The Minister for the Elderly, Micheal Farrugia, has recruited convicted fraudster Anthony Ellul to run the Active Ageing and Community Care administration, responsible for all the State’s services for the elderly.
Senior ministry officials told The Shift that following last year’s reshuffle, when Farrugia was given the new portfolio just nine months after taking up the energy Ministry, he ordered Ellul to set up an office at the Active Ageing offices in Qormi and all staff were to report to his ‘advisor’.
The officials said that although Ellul is just a person of trust and does not form part of the public service, all applications connected to elderly services are being scrutinised by him. They said that priority is being given to ‘clients’ residing in the 12th electoral district – Farrugia’s constituency.
Ellul is not known to hold any sort of qualifications in the sector but is one of the main canvassers and personal friends of the Minister.
Asked repeatedly by The Shift to state whether Ellul has been given the obligatory security clearance before his appointment as his advisor, Minister Farrugia did not reply. Neither did he comment on the fact that his advisor has a criminal record or the political direction given to prioritising citizens from his electoral district.
Ellul, who also acts as a Labour Party official during the electoral process, was found guilty of defrauding a bank through counterfeit banknotes and was given a suspended jail sentence in 2003.
In its decision, the court observed that Ellul had “deliberately and consciously provided the bank tellers with a false name, false address and a false ID card number”.
The court also underlined that during a police search of Ellul’s car, more counterfeit dollar banknotes were found.
This is not the first time the close connection between Minister Farrugia and Ellul has been the focus of attention.
In 2013, upon Labour’s election to power, Ellul was appointed by Farrugia as his private secretary. Following the 2017 election, when Farrugia was made responsible for Home Affairs by disgraced Prime Minister Joseph Muscat, Ellul was appointed chairman of the Prison Board.
Following media reports that Ellul’s appointment was ‘illegal’ due to his criminal record, which by law precludes him from holding such a position, he resigned.

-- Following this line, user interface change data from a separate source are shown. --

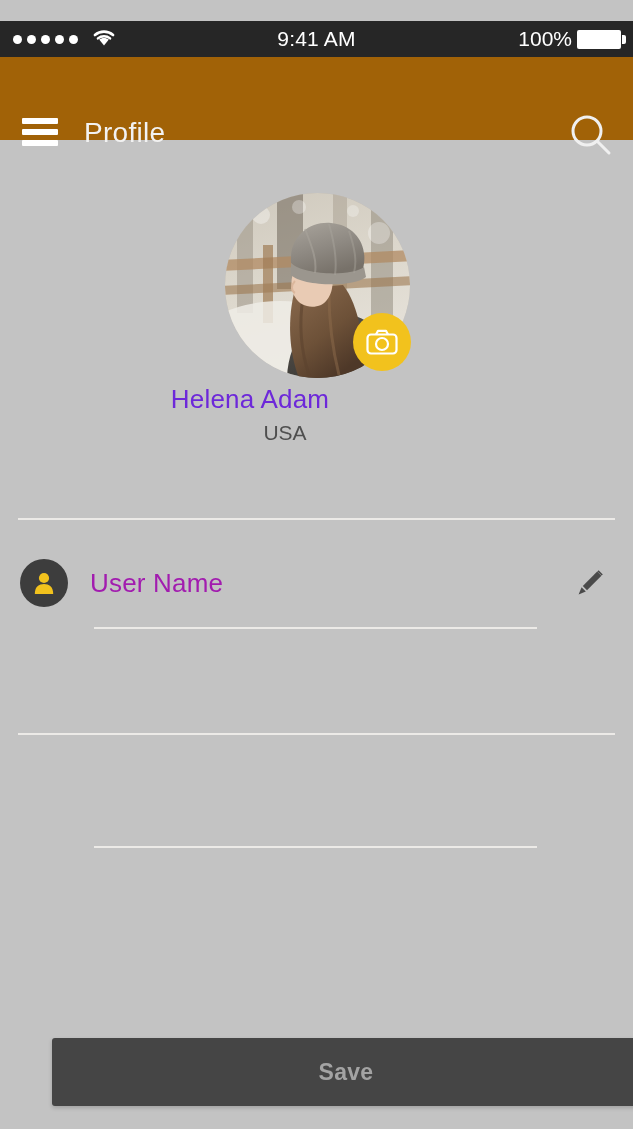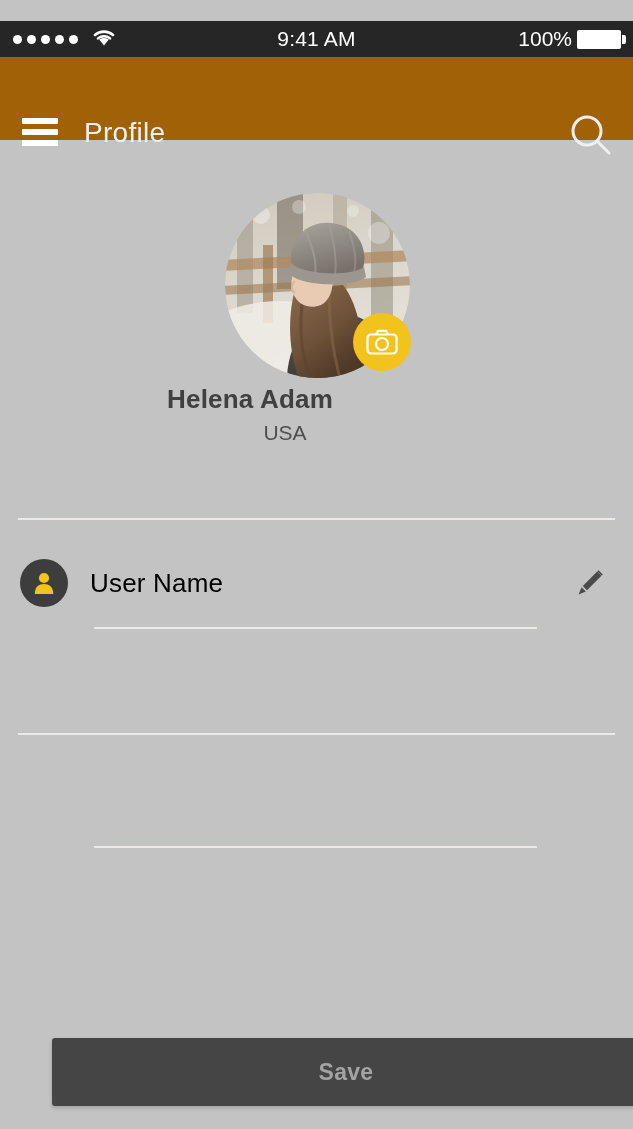"Helena Adam" .user-name { color: #404040 -> #6d28d9; font-weight: bold -> normal }
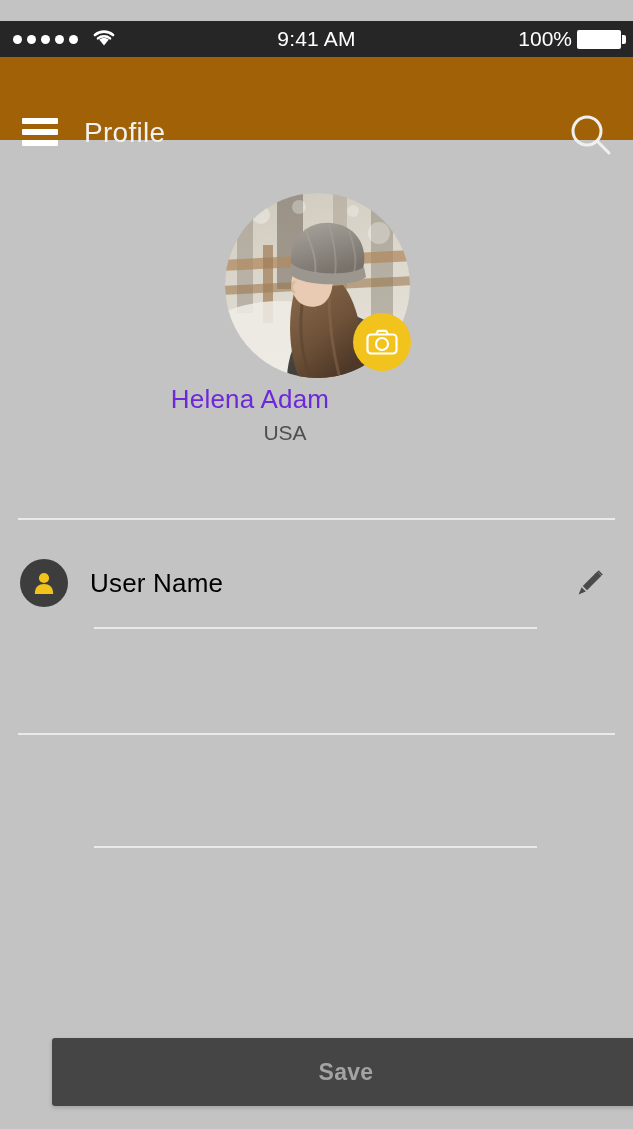"User Name" .row-label { color: #000000 -> #a21caf }
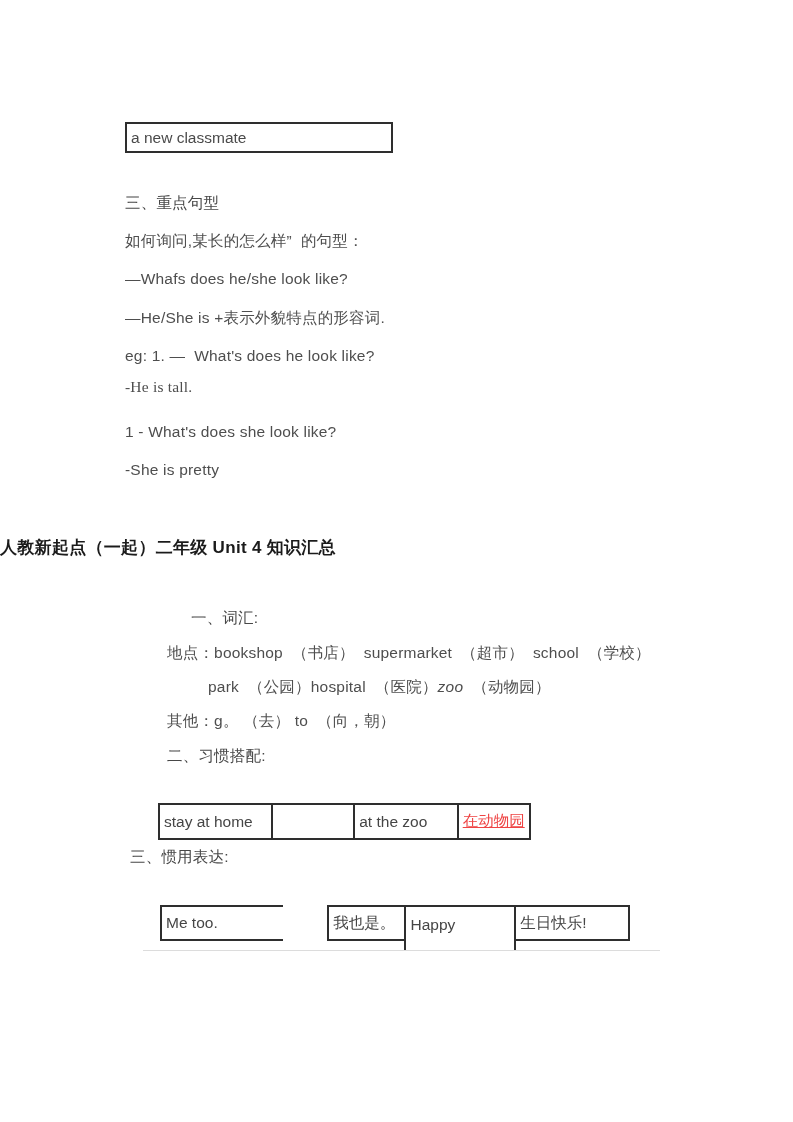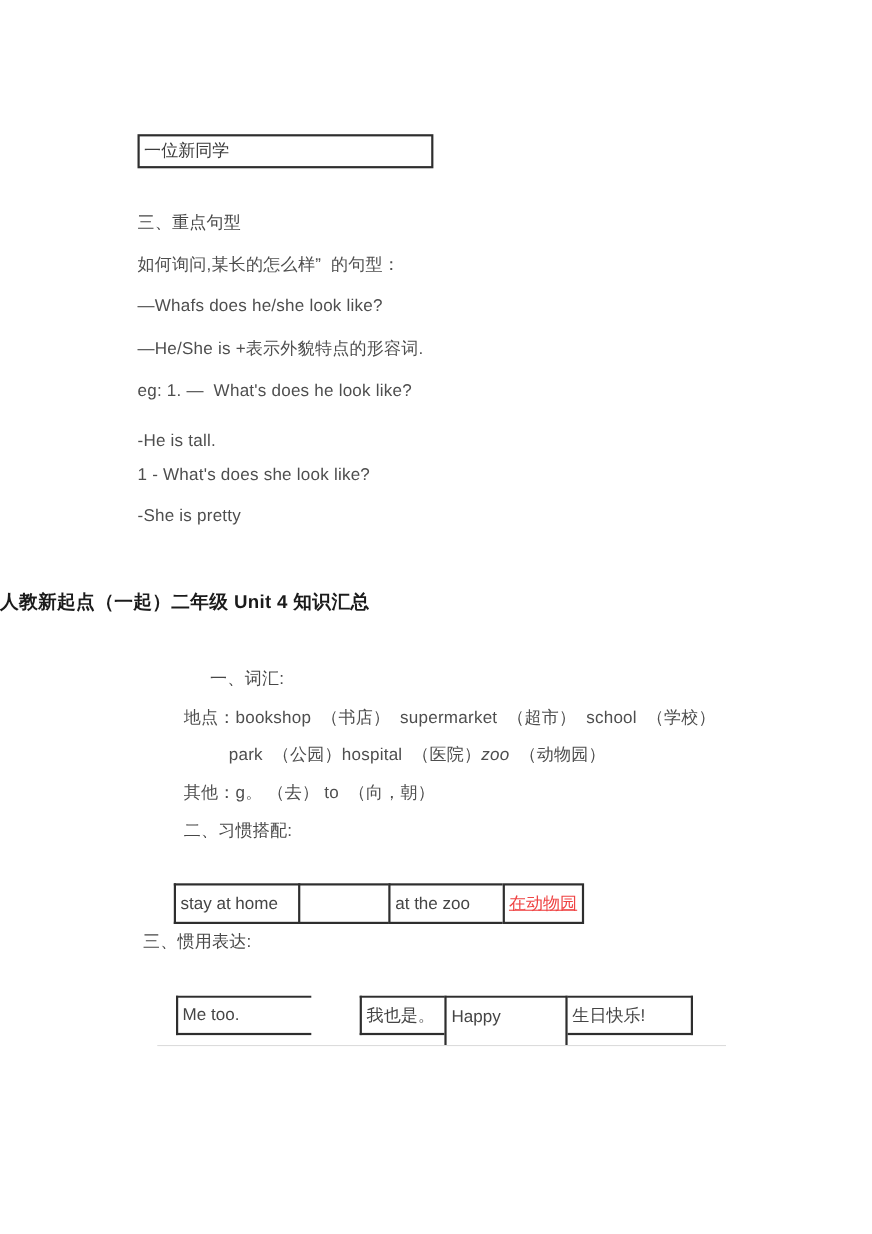"a new classmate" div.cell { html: none -> <div>a new classmate</div> }
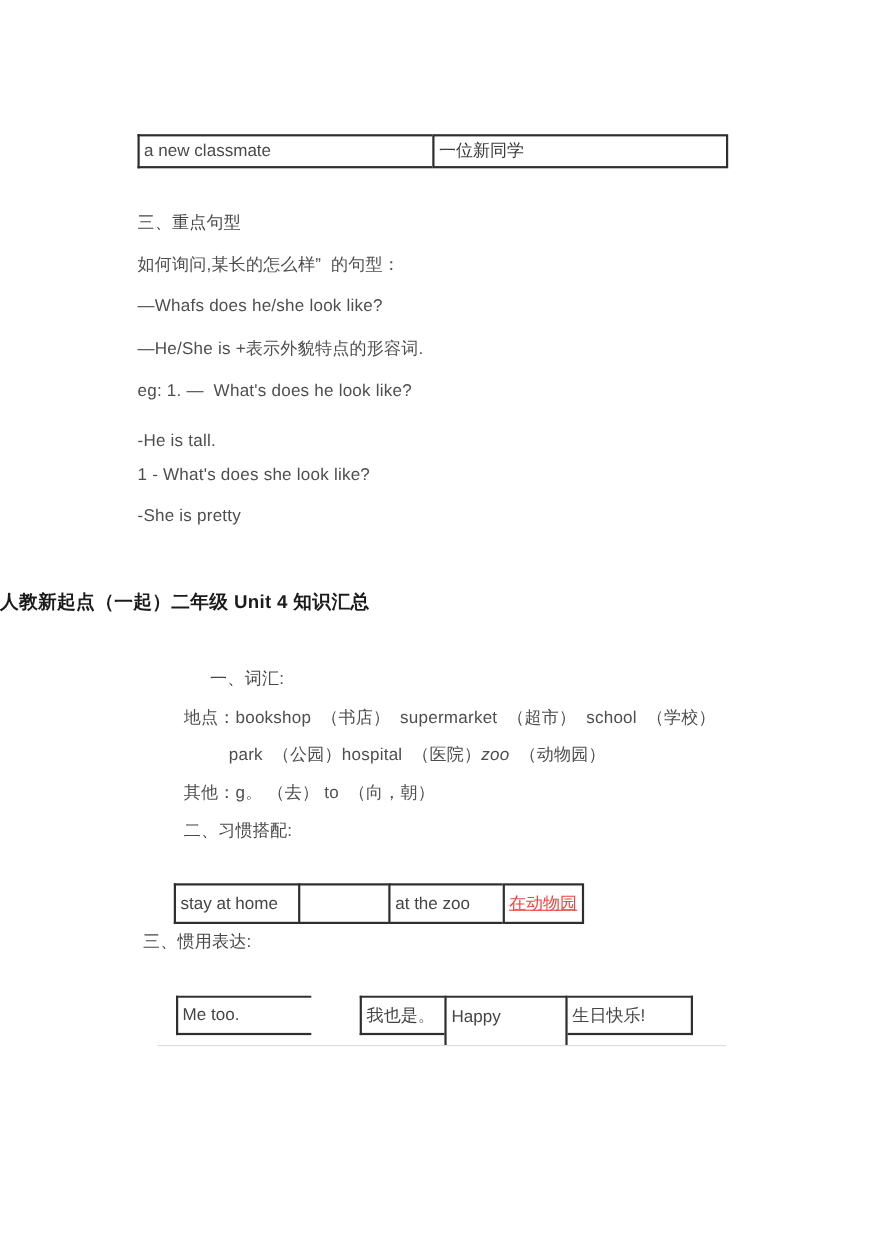"一位新同学" div.cell { html: <div>一位新同学</div> -> none }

Ellul justified his appointment by stating that it was not fair that he could not contribute due to “a mistake” he had committed years earlier.
Officials from the Active Aging department told The Shift, on condition of anonymity, that although there is an official director in charge of elderly services, all decisions are being taken by Ellul.
They complained that they are being ‘forced’ to discriminate among clients, with those coming from the Minister’s district being given priority.
The department is responsible for various services that have a direct impact on the quality of life of vulnerable people and their immediate families.
These include decisions on who is given a bed at a government residential home for the elderly, as well as those run by the private sector financed through government funds.
Most of the private residential homes for the elderly depend on government contracts. They are paid millions from taxpayers funds every year for the government to purchase beds.
Other services, including the provision of personalised services to the elderly, such as home help, community care, handyman services, respite at home, meals on wheels and dementia day centres are also provided by the same Ministry.
These services are in high demand among the vulnerable and Ministerial intervention could literally change the lives of those involved and their families.